Charlotte nixes private LTE plans for Democratic National Convention
A federal decision to halt work on public-safety LTE projects nationwide until the First Responder Network Authority (FirstNet) board is appointed will mean that security officials for the Democratic National Convention will not be able to use a dedicated broadband network, according to an official with the city of Charlotte, N.C.
“We sent out a notice to our city council two weeks ago, informing them that we would not be able to provide the services as anticipated,” Chuck Robinson, the key business executive for the city of Charlotte’s business support services, said during an interview with Urgent Communications.
Robinson said that city officials have made other communications arrangements for public-safety personnel that will be working during the convention, which will begin on Sept. 3.

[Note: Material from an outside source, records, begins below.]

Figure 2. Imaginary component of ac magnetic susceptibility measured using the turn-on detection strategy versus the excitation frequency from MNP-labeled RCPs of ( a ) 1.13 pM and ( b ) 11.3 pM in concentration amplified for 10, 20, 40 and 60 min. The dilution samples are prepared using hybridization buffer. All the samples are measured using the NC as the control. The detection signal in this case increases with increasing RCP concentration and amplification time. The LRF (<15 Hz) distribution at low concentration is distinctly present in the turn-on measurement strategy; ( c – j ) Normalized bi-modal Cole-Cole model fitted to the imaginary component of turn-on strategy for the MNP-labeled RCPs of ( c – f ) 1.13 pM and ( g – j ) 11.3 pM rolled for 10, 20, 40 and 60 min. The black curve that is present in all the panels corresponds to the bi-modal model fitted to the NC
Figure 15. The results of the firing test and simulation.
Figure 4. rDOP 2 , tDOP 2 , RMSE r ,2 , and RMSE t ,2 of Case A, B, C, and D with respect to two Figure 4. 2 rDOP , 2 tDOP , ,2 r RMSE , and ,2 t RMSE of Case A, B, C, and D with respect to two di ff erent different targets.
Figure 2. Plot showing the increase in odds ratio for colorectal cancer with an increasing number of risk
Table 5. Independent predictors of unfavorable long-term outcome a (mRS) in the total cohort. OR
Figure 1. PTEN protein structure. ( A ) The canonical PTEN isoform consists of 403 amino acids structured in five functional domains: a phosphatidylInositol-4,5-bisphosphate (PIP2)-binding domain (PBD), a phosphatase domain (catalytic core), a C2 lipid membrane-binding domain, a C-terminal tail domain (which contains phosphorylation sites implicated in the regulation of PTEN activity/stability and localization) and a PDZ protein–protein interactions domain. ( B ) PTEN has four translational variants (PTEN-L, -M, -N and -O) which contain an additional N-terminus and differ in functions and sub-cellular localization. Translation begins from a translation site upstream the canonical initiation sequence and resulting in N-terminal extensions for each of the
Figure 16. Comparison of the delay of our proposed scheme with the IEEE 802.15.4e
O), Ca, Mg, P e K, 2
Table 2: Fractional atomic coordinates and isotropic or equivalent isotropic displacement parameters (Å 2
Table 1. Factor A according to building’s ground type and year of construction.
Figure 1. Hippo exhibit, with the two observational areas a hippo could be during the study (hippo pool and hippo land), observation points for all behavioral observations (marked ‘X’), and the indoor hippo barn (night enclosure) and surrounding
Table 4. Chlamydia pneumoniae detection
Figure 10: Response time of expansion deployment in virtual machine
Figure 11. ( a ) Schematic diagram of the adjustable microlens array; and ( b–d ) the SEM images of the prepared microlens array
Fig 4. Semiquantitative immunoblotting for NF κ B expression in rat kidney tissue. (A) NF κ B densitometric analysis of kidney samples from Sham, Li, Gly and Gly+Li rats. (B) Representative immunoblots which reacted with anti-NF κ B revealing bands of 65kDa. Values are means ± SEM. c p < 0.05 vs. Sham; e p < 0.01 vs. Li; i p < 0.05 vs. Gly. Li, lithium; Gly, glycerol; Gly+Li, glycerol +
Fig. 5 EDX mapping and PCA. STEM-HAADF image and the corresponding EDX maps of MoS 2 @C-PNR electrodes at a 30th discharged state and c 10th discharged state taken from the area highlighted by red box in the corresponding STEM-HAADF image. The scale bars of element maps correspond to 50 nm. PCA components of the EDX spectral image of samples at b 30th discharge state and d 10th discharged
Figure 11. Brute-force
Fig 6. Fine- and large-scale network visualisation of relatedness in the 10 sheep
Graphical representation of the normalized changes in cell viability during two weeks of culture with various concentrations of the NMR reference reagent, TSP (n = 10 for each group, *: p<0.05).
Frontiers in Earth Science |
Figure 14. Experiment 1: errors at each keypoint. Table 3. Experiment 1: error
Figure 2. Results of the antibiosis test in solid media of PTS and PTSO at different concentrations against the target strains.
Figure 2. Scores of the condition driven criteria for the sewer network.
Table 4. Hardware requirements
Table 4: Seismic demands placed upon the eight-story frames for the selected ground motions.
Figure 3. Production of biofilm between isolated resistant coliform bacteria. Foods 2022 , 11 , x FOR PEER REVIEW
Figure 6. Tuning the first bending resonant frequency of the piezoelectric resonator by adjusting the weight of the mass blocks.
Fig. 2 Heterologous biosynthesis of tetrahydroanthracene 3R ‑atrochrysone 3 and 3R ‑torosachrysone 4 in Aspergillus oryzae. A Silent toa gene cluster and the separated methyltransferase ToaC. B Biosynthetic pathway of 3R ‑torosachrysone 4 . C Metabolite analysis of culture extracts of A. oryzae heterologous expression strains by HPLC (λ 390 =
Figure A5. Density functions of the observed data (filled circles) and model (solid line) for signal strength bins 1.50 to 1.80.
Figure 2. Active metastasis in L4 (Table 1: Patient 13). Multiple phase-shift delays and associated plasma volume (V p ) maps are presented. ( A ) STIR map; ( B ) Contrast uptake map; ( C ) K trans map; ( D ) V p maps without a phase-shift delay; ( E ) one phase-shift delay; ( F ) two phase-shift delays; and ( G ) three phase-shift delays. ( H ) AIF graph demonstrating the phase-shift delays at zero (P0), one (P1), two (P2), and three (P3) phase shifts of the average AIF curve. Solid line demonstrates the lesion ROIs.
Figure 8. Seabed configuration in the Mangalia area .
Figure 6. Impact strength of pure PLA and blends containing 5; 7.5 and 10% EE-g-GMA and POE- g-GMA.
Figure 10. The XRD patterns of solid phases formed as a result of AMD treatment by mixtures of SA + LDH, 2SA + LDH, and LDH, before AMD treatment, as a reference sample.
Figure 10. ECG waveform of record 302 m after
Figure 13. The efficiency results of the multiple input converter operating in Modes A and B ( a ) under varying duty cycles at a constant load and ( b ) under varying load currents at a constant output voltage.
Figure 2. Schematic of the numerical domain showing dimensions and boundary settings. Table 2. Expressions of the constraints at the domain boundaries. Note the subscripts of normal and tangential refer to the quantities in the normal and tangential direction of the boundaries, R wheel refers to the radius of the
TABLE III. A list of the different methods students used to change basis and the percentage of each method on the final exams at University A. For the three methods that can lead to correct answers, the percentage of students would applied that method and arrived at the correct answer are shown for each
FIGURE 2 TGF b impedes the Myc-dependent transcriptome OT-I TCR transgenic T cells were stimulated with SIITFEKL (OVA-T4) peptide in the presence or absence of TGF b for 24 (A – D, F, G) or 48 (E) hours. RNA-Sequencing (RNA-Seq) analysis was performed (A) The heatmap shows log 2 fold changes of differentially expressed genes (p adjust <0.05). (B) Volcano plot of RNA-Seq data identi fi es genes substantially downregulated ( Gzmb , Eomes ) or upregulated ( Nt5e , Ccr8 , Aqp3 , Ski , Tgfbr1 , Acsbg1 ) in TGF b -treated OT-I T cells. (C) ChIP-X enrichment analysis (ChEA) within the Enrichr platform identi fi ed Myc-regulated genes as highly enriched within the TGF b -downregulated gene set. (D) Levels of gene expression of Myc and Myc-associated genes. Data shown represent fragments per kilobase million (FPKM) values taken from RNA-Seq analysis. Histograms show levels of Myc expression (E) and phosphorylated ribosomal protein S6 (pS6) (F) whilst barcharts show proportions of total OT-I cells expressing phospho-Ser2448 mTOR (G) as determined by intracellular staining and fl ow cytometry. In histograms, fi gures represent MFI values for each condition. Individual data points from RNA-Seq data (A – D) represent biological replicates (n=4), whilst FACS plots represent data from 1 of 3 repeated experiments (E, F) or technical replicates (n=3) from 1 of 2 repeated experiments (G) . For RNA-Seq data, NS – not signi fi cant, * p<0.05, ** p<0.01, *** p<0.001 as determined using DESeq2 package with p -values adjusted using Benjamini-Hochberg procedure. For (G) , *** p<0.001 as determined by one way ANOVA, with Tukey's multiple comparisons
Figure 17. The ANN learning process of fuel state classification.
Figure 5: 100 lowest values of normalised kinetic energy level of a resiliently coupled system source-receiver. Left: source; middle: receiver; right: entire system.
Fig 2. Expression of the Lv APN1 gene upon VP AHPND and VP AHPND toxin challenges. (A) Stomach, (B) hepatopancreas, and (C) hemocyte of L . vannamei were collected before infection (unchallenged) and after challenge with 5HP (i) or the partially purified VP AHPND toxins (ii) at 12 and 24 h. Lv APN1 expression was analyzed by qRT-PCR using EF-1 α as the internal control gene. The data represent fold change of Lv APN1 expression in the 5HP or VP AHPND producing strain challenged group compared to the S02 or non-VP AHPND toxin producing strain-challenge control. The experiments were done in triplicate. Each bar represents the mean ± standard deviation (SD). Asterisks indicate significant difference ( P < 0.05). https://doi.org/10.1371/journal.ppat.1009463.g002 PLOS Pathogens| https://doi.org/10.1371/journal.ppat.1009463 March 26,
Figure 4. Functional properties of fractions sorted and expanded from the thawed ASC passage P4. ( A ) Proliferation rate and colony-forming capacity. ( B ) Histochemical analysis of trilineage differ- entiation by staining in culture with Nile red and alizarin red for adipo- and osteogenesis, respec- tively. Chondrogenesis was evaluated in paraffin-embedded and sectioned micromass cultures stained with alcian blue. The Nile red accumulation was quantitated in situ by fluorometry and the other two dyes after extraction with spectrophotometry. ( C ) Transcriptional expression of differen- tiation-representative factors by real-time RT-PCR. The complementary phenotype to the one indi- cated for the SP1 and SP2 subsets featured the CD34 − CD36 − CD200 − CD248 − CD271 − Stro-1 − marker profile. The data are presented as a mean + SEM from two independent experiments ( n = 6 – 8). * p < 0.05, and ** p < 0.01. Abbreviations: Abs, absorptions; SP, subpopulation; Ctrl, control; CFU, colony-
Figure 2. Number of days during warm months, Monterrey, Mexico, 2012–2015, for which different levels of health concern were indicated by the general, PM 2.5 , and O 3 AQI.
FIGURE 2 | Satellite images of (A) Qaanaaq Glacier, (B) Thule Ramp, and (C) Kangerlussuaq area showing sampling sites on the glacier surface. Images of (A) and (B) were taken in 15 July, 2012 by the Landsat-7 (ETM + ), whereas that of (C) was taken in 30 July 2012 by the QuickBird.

Charlotte officials had hoped to use the LTE network — the first phase of which was scheduled to be operational this month — during the convention to bolster public-safety communications and to gain real-world experience about using a dedicated LTE network during a large event.
However, all early public-safety LTE deployments using federal funds have been stopped by the National Telecommunications and Information Administration (NTIA), which has expressed concerns that the early buildouts could hamper the FirstNet board’s plans for a nationwide network.
But the delays are creating issues, Robinson said. The city hired a project manager to deploy the planned LTE network, but that person is not allowed to proceed with the project. Similarly, key project partners such as Alcatel-Lucent and Crown Castle have similar resource issues.
“Every day, the cost to restart [the LTE project] goes up,” Robinson said. “You have to remember, we had full-bore project teams. Crown Castle and Alcatel-Lucent can’t afford to have project teams sitting on their hands, so they get reassigned to other stuff.
“It’s going to take a whole bunch of work to get everything ramped back up.”
Robinson said that he is anxious to get started on the LTE deployment, noting that the city already has received the equipment to build out about 25% of planned network.
“There’s stuff in the warehouse,” he said. “I’ve got a really nice service-and-packing gateway sitting over in my data center. We’ve already tested the link between it and the core — it works fine. We’re just sitting here, waiting to do something really great.”